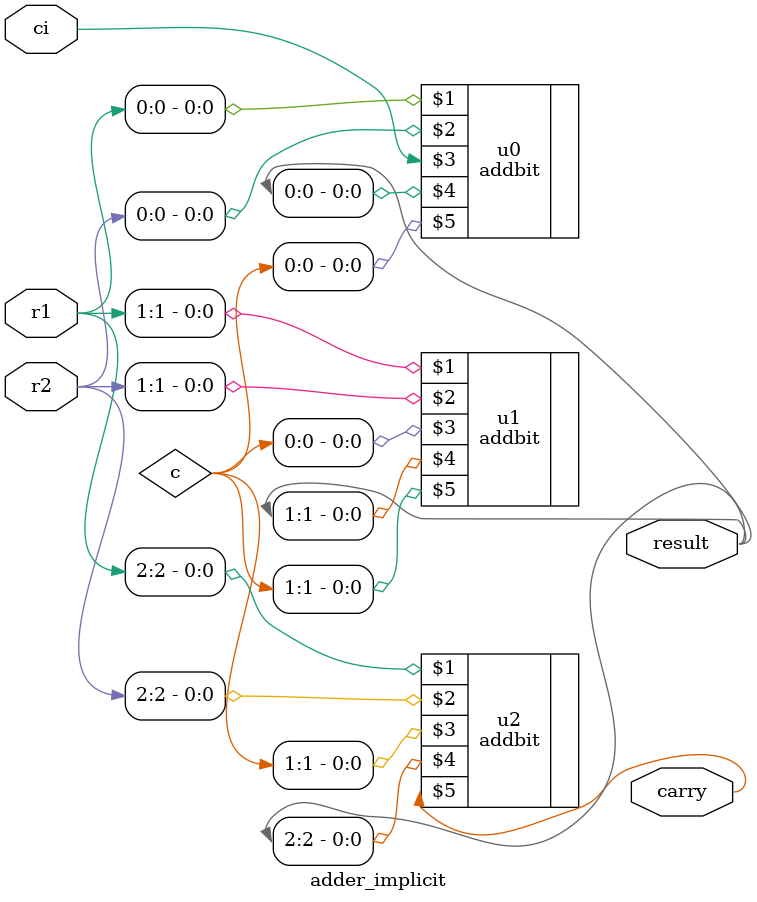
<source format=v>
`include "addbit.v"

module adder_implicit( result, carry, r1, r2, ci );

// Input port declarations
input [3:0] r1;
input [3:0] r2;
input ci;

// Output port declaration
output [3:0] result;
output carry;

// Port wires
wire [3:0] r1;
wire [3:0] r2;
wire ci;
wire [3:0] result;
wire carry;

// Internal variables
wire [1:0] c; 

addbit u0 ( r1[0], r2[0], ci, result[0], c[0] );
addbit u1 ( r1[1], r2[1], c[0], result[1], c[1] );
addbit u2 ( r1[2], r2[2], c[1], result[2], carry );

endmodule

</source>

...

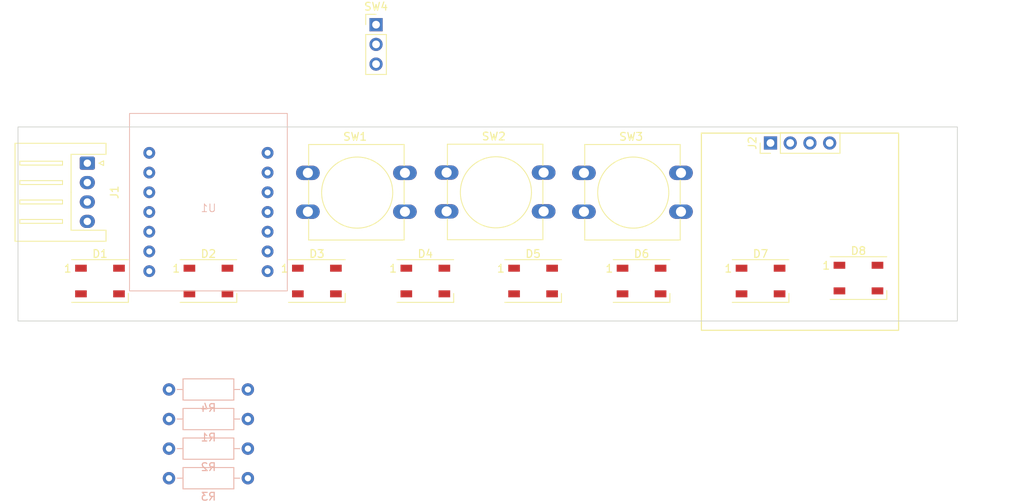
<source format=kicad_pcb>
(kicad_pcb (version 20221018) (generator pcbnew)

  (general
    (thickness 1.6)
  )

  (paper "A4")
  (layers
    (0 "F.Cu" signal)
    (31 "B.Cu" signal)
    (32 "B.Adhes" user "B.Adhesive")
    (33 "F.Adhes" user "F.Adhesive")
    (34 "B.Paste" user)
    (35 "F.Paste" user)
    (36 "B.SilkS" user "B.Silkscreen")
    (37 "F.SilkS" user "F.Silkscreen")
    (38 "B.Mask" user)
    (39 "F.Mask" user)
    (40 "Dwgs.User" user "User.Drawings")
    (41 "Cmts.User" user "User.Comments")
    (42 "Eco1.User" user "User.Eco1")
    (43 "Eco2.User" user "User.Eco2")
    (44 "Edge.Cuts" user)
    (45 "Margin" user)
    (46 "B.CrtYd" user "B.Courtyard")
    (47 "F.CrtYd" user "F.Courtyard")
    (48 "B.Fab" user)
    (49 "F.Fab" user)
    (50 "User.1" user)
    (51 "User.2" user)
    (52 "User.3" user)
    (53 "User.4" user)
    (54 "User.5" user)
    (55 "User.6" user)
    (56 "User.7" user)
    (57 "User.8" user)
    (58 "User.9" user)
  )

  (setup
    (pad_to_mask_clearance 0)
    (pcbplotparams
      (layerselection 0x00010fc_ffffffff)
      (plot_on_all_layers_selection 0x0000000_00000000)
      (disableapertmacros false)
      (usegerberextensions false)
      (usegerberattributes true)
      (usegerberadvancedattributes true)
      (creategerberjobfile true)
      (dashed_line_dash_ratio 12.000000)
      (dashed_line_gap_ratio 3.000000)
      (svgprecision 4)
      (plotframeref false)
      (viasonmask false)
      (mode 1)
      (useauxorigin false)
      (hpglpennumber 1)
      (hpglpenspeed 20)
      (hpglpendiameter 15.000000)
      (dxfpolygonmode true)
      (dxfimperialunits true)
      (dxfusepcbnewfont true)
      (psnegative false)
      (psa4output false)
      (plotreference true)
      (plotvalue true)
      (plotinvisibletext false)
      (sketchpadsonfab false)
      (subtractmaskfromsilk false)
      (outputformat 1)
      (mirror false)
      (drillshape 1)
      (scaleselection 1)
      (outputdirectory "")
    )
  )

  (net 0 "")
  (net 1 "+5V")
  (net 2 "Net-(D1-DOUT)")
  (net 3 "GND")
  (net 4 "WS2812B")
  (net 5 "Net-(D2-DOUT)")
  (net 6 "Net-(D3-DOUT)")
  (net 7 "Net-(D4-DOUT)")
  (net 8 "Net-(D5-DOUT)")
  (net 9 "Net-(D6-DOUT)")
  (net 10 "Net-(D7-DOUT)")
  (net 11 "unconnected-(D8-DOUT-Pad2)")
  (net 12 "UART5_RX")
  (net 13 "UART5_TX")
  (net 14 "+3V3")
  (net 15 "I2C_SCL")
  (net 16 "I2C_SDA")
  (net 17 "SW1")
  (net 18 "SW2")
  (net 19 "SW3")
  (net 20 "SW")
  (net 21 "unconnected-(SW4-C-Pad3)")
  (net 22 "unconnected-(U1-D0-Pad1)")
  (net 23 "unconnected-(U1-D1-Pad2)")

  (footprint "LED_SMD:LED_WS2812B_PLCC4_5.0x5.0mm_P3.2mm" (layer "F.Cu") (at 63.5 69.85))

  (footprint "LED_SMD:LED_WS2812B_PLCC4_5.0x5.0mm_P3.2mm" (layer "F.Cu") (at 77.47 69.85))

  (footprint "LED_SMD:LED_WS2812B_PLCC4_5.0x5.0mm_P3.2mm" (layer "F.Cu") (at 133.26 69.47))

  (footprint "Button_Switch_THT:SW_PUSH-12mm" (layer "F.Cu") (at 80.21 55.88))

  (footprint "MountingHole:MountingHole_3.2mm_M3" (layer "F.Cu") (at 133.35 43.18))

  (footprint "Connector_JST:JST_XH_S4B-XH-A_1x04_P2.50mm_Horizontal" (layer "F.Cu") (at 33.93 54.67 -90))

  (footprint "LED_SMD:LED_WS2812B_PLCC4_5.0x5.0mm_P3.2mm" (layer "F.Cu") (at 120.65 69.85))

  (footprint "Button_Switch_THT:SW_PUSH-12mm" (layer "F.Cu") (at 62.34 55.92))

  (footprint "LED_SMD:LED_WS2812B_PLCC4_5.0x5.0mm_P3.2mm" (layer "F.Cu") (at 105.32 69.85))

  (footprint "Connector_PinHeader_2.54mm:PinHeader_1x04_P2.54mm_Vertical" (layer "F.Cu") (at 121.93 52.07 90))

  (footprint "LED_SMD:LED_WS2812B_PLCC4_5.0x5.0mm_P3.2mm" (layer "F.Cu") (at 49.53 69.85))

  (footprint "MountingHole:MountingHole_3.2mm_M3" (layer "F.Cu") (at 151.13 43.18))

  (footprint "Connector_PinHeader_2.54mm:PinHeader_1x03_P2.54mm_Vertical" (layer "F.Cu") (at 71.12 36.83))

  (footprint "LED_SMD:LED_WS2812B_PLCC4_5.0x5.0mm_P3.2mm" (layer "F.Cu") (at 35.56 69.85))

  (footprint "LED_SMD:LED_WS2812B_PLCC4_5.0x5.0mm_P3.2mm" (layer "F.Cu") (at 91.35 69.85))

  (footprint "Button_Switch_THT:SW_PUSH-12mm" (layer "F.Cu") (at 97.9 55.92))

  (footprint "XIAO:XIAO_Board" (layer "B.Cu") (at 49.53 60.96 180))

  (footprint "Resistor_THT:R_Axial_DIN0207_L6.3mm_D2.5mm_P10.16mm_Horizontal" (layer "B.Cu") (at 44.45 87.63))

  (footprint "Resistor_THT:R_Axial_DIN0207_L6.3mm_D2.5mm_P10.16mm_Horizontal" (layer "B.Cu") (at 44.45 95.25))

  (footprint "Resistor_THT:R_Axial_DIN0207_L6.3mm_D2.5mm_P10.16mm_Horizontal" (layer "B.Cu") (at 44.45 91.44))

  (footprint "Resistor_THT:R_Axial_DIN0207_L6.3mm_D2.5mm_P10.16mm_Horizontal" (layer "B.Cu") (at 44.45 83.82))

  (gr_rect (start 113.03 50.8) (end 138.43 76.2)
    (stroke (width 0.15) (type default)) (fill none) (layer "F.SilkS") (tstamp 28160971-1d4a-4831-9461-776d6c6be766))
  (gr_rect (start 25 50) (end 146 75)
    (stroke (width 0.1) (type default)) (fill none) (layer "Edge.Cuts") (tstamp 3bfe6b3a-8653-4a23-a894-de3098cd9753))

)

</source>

= What this task involves =
Go through the lines above and count those with the string "carry". Reply with the count and nothing more.

= Written solution =
4